Problem to solve - The listing that follows should be reproduced exactly, line for line.

Source data -
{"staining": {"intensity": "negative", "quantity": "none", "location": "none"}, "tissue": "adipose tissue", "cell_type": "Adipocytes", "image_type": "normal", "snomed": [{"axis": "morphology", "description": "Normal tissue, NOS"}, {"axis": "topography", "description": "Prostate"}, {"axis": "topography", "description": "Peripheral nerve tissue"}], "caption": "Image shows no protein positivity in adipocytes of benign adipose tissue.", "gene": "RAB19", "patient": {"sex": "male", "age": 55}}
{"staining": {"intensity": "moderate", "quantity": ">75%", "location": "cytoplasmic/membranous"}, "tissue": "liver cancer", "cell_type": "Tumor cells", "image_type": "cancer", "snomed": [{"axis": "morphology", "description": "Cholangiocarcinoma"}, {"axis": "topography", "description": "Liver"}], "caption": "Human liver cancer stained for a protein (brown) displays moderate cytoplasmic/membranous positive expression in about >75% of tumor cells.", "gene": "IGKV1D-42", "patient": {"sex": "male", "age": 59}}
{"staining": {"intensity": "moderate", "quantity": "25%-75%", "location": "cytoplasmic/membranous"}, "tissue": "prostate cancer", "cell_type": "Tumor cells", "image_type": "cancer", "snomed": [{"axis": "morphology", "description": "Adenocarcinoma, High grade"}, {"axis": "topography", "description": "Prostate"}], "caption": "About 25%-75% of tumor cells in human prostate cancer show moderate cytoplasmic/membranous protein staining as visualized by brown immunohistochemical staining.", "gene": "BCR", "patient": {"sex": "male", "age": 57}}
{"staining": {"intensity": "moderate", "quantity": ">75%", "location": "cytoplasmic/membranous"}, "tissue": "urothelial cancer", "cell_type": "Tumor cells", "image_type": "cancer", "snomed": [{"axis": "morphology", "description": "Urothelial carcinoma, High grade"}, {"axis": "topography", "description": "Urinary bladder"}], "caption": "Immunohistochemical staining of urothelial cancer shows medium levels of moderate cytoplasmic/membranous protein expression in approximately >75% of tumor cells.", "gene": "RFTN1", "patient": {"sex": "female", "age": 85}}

Written solution -
{"staining": {"intensity": "negative", "quantity": "none", "location": "none"}, "tissue": "adipose tissue", "cell_type": "Adipocytes", "image_type": "normal", "snomed": [{"axis": "morphology", "description": "Normal tissue, NOS"}, {"axis": "topography", "description": "Prostate"}, {"axis": "topography", "description": "Peripheral nerve tissue"}], "caption": "Image shows no protein positivity in adipocytes of benign adipose tissue.", "gene": "RAB19", "patient": {"sex": "male", "age": 55}}
{"staining": {"intensity": "moderate", "quantity": ">75%", "location": "cytoplasmic/membranous"}, "tissue": "liver cancer", "cell_type": "Tumor cells", "image_type": "cancer", "snomed": [{"axis": "morphology", "description": "Cholangiocarcinoma"}, {"axis": "topography", "description": "Liver"}], "caption": "Human liver cancer stained for a protein (brown) displays moderate cytoplasmic/membranous positive expression in about >75% of tumor cells.", "gene": "IGKV1D-42", "patient": {"sex": "male", "age": 59}}
{"staining": {"intensity": "moderate", "quantity": "25%-75%", "location": "cytoplasmic/membranous"}, "tissue": "prostate cancer", "cell_type": "Tumor cells", "image_type": "cancer", "snomed": [{"axis": "morphology", "description": "Adenocarcinoma, High grade"}, {"axis": "topography", "description": "Prostate"}], "caption": "About 25%-75% of tumor cells in human prostate cancer show moderate cytoplasmic/membranous protein staining as visualized by brown immunohistochemical staining.", "gene": "BCR", "patient": {"sex": "male", "age": 57}}
{"staining": {"intensity": "moderate", "quantity": ">75%", "location": "cytoplasmic/membranous"}, "tissue": "urothelial cancer", "cell_type": "Tumor cells", "image_type": "cancer", "snomed": [{"axis": "morphology", "description": "Urothelial carcinoma, High grade"}, {"axis": "topography", "description": "Urinary bladder"}], "caption": "Immunohistochemical staining of urothelial cancer shows medium levels of moderate cytoplasmic/membranous protein expression in approximately >75% of tumor cells.", "gene": "RFTN1", "patient": {"sex": "female", "age": 85}}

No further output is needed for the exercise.